**Exercise instructions:**
1. Duplicate the passage of the chat about colors that opens with the words containing "So many languages" and closes with "problem of necessity.".
2. Write the next part of the chat about colors, picking up after its last message.

The 3Blue1Brown YouTube channel does black backgrounds really well
 
ccool @MikeMiller thanks
 
or this red theme
which one?
 
@meow-mix Make the lines thicker, it's really hard to see them
And brighter
 
brighter?! they're pure white :P
 
Not the red one
 
@meow-mix add some element of green; green is naturally brighter to the eye
 
@meow-mix But you're right, I think it's not as important as just making them thicker
 
3:05 AM
@DHMO I'm too tired to do proofs idk :(
 
so which would you guys like more
red, green, or blue?
 
@GFauxPas but you can make my proof tidier
green is brightest to the eye
because of evolutionary reasons
 
Maybe tomorrow
 
doesn't mean its a better color :P
 
Did you guys read about how people might not have perceived blue the way we do as recent as several centuries ago?
It's so weird
 
3:07 AM
Yeah, lots of people don't believe that
Did they reference the "winedark sea" thing?
 
So many languages didn't have a word for "blue"
 
@GFauxPas I assume that this used the fact that the Greeks called the sky "bronze"
 
Didn't? Don't
 
The main argument was the lack of the word for it
 
I think this isn't a problem of perception, but a problem of necessity.
 
3:08 AM
@GFauxPas But they've tested monolingual speakers who don't have words for certain colors. They see them just the same way we do
 
How many things in nature, especially in certain regions, are blue besides the sky?
 
They cited a study with results to the contrary
 
There are some languages that just have languages for black and white (or, rather, "light" colors and "dark" colors) and can't distinguish beyond that
@GFauxPas That study is in the minority
 
did you know that brightness is logarithmic
 
Most things are
Or, rather, our perception of them is
 
3:10 AM
and that the color gray on your computer screen is only 25% the brightness of white
 
The concept of linguistic relativity concerns the relationship between language and thought, specifically whether language influences thought, and, if so, how. This question has led to research in multiple disciplines—especially anthropology, cognitive science, linguistics, and philosophy. Among the most popular and controversial theories in this area of scholarly work is the theory of linguistic relativity (also known as the Sapir–Whorf hypothesis). An often-cited "strong version" of the claim, first given by Lenneberg in 1953, proposes that language structure determines how we perceive the world...
It's also worth it to note that perception changes like that are highly unlikely to crop up as a result of evolutionary changes, especially considering the timescale, and how many different cultures from parts of the world with very little direct contact with each other eventually gave blue its own word.

**Data segment:**
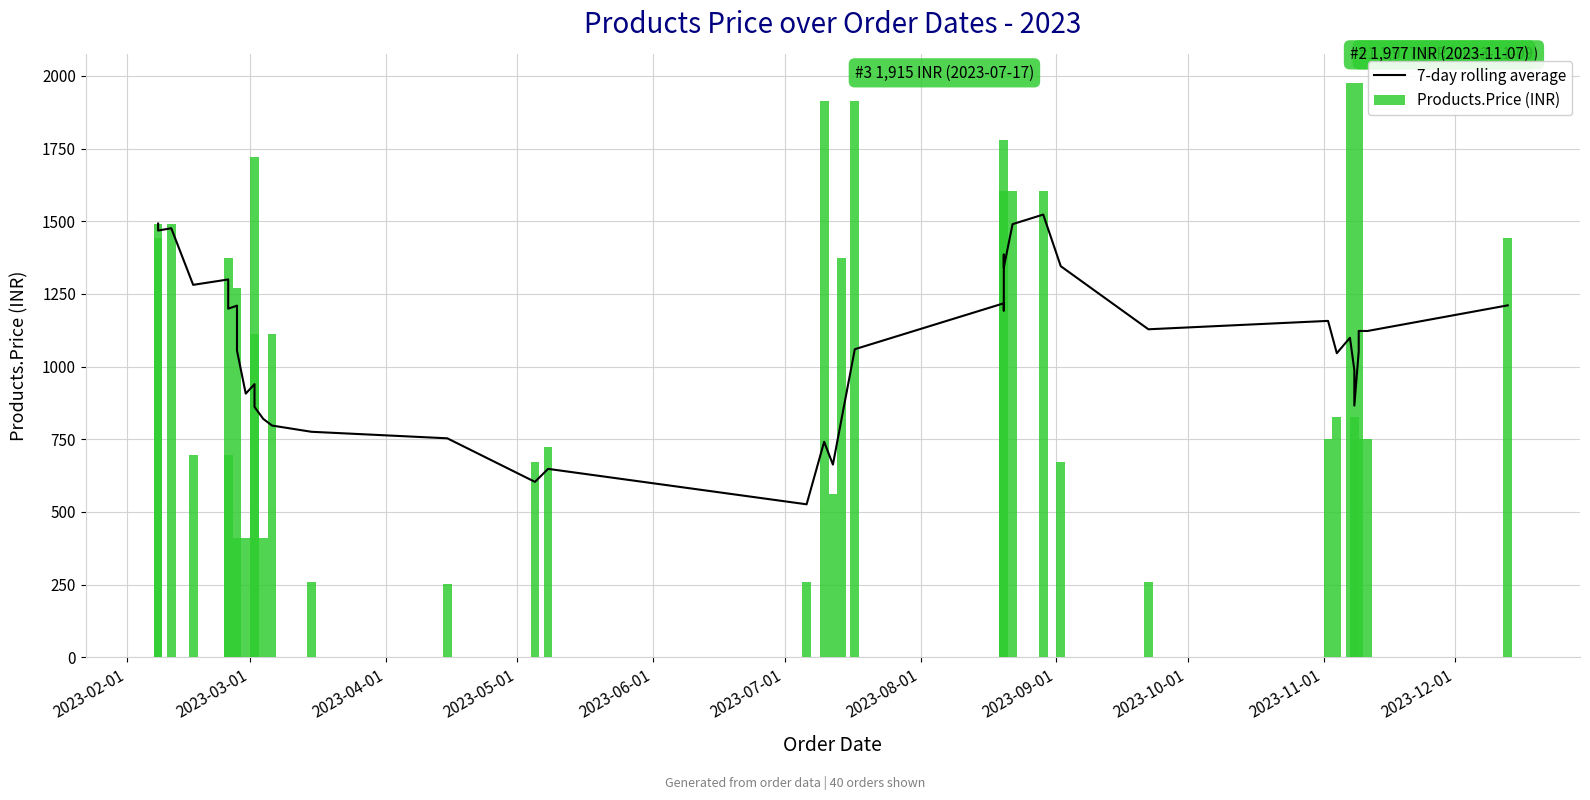

What is the sum of all Products.Price (INR) values?

41708.0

**Answers provided:**
1.
So many languages didn't have a word for "blue"
 
@GFauxPas I assume that this used the fact that the Greeks called the sky "bronze"
 
Didn't? Don't
 
The main argument was the lack of the word for it
 
I think this isn't a problem of perception, but a problem of necessity.

2.
The Greeks called the sky "bronze" not because it didn't look blue to them, but because they didn't use "bronze" so much as a color. There was something more to it--likely its brightness (akin to a gleaming bronze shield, for example).
Also, as near as we can tell, the makeup of our cones hasn't changed in a long, long time--we share our trichromatic nature with many animals. However, some people are born as tetrachromats.
 
And wine, despite its redness, has a certain way of reflecting light that is similar to the dark waters of the ocean
Hence "winedark" — not the color, but the way it shines when lit
Or something similar
 
@AkivaWeinberger The weirdest thing to me about all of this is how convincing the Berlin-Kay hypothesis is.
 
I'm imagining you'd need to look at a barrel of wine to see it
 
Why can't you get a badge for accepting your own answer? It seems to me you should get something for it...
 
3:19 AM
@DHMO I just had a thought
maybe you can use the other form of induction
 
That is, I wonder why it would be that red is one of the first colors distinguished. Possibly blood?
 
@Fargle Is that the one that says that it doesn't much depend on the language?
 
"let $x$ be the smallest number that is not equal to $a$ and is neither $a < x$ nor $x < a$
 
or culture?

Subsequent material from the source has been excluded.